The gas companies buying leases aren’t always expecting to drill wells. They also need a means to get the extracted gas to consumers. That means pipelines, and those pipes need to run somewhere. If you think that a gas well is going to make you you money, you should be sure what your lease sells about the use of the land for pipeline rights of way.

Advice from Tom Murphy of the Penn State Cooperative Extension:

If the leases allow the company unrestricted access to the properties in the proposed ROW, they have the green light to move forward without additional negotiation on price. But if the lease(s) have addendums indicating the company would have to return to the landowner to strike a separate deal on the ROW, then the company will be approaching you to broker an arrangement. If that is the case, they will normally offer you an easement agreement that includes a number of provisions and payment terms.
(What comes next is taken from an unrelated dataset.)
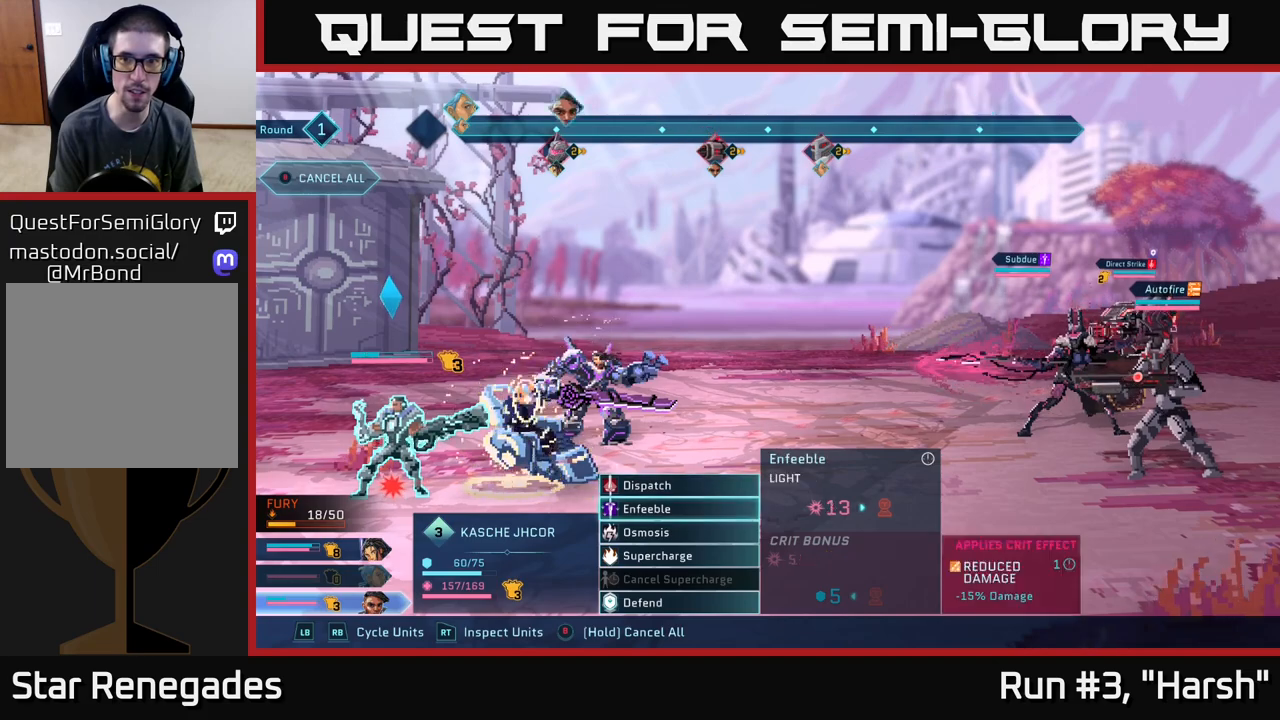
{"buttons": [], "left_stick": "center", "right_stick": "center", "events": [[133, "left_stick", "center"], [183, "left_stick", "up"], [350, "left_stick", "center"]]}
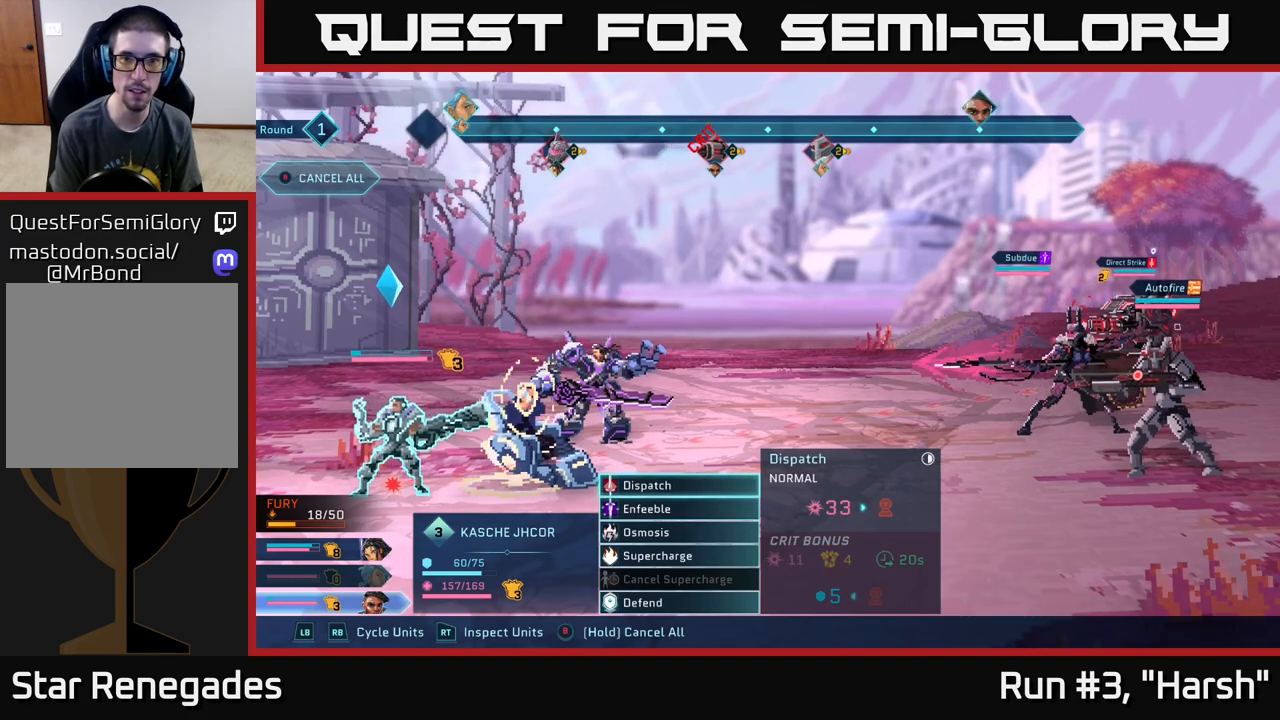
{"buttons": [], "left_stick": "center", "right_stick": "center", "events": []}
The width of that easement is normally 30 feet but companies often will ask for additional work space ranging up to 30 additional feet for a total of 60 feet of width. Keep in mind if the ROW is being developed through a wooded area with marketable timber, you need to determine whose timber it will be upon purchase of the ROW, who will place value on the timber, and if it reverts to you, where will it be placed after it is cut and stacked. If your lease allows, you should get a third party forester who will make a determination of the fair market value of the timber before it is cut.

Another important consideration with pipeline is during the actual construction phase. Always make sure the double ditch method is agreed upon to be used when the excavation is started. It is always important for the topsoil to be separated and saved apart from subsoil. And when the site is re-graded, the topsoil needs to be placed back on the surface, not used to bed the pipe.